The GOP effort faces a sketchy future given Democratic control of the Senate and Obama’s certain opposition. But still, the heated political discourse seems to be the focus of any Obamacare discussion, creating an atmosphere of uncertainty for the health care overhaul.
“I just think that there’s so much rhetoric that people don’t know much about it,” Maas said.
As a result, people like Patricia Gremaux, who heads community outreach efforts for EGH, are getting ready for Oct. 1. Gremaux said two people will be trained in her office to assist the public in signing up for coverage via the Obamacare health exchanges. Maas said EGH and Memorial Hospital in South Bend between them will have 30 employees capable of assisting in all, systemwide.
Informing the public about the health insurance exchanges will be one prong of efforts, according to Gremaux. Providing one-on-one guidance in the application process, perhaps through workshops, will likely be another.
A federal website has been created to help those without insurance sign up for care via the exchanges, www.healthcare.gov. The website will guide applicants through the application process, making sure they meet eligibility guidelines. It will also assist them in figuring out if they can tap federal subsidies or credits to help them cover the cost of insurance.

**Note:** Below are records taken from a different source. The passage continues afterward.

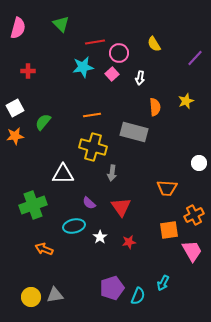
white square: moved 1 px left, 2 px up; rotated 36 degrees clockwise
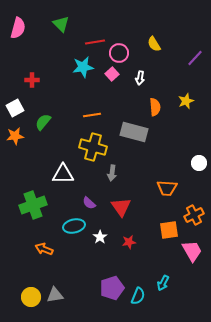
red cross: moved 4 px right, 9 px down
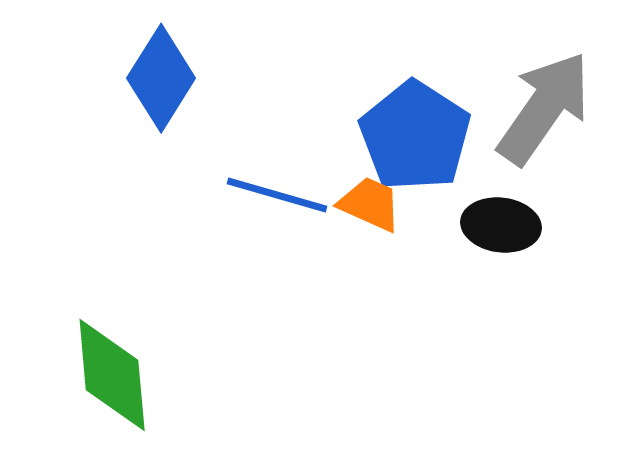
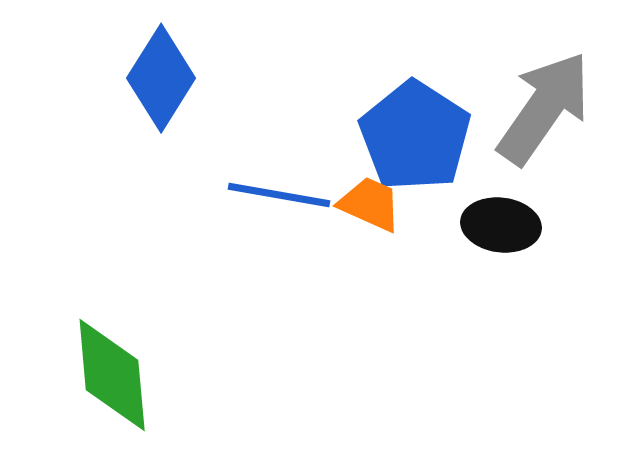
blue line: moved 2 px right; rotated 6 degrees counterclockwise
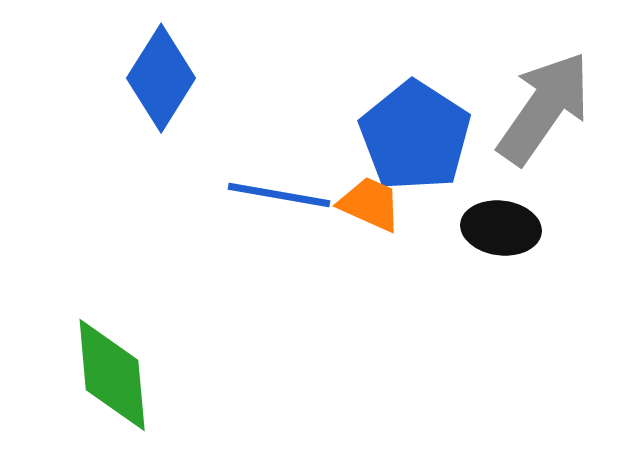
black ellipse: moved 3 px down
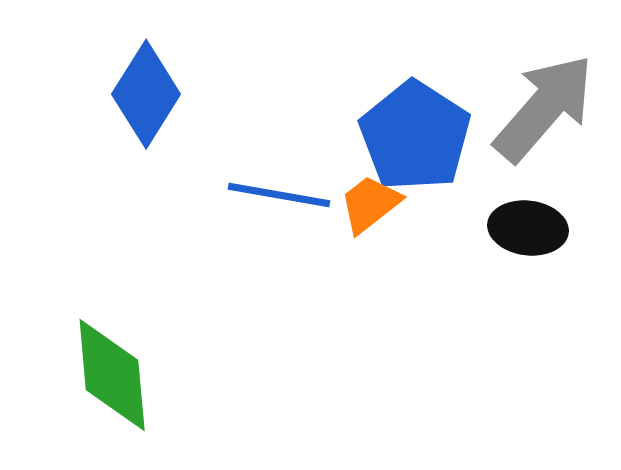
blue diamond: moved 15 px left, 16 px down
gray arrow: rotated 6 degrees clockwise
orange trapezoid: rotated 62 degrees counterclockwise
black ellipse: moved 27 px right
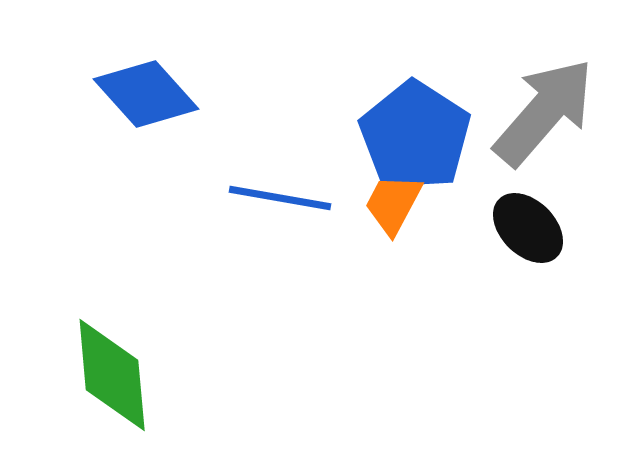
blue diamond: rotated 74 degrees counterclockwise
gray arrow: moved 4 px down
blue line: moved 1 px right, 3 px down
orange trapezoid: moved 23 px right; rotated 24 degrees counterclockwise
black ellipse: rotated 38 degrees clockwise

Picking a health insurance plan among a range of options can be daunting for someone who’s never done it, though — What’s the right deductible, the right co-pay? — and the EGH reps will aid in that process, too.
“There’s a lot of work ahead to educate the public,” said Indiana Hospital Association Vice President Brian Tabor, who offers measured support for Obamacare, glad about the new pool of people who will be able to access health insurance.
Though EnrollAmerica.org puts the number of uninsured people under 65 in Elkhart County at 32,833, 19.7 percent of the population, not all will necessarily be able to access coverage through the insurance exchanges.
The lowest-earning segment, as envisioned under Obamacare, would access care through an accompanying expansion of the federal Medicaid system. But with details of any Medicaid expansion in Indiana still to be sorted out, it’s not clear how many more, if any, will be able to get care via the federal program and some may vie for coverage via the insurance exchanges.
Accordingly, Gremaux — who’s fielded questions from the public, not totally clear on what’s going on — isn’t sure what to expect come Oct. 1, when the enrollment period formally begins. The available insurance plans and their cost, notably, have yet to be unveiled.
“Are we going to open the doors and there’s going to be a flood (of people)? I don’t know,” she said.
More broadly, the continuing political discourse in Washington, D.C., raises additional question marks. Tabor indicated that many in health care are viewing the approach of Oct. 1 with a measure of trepidation, unsure exactly what to expect.
“There’s a lot of focus on October, a lot of questions if everything’s going to be ready on Oct. 1,” he said.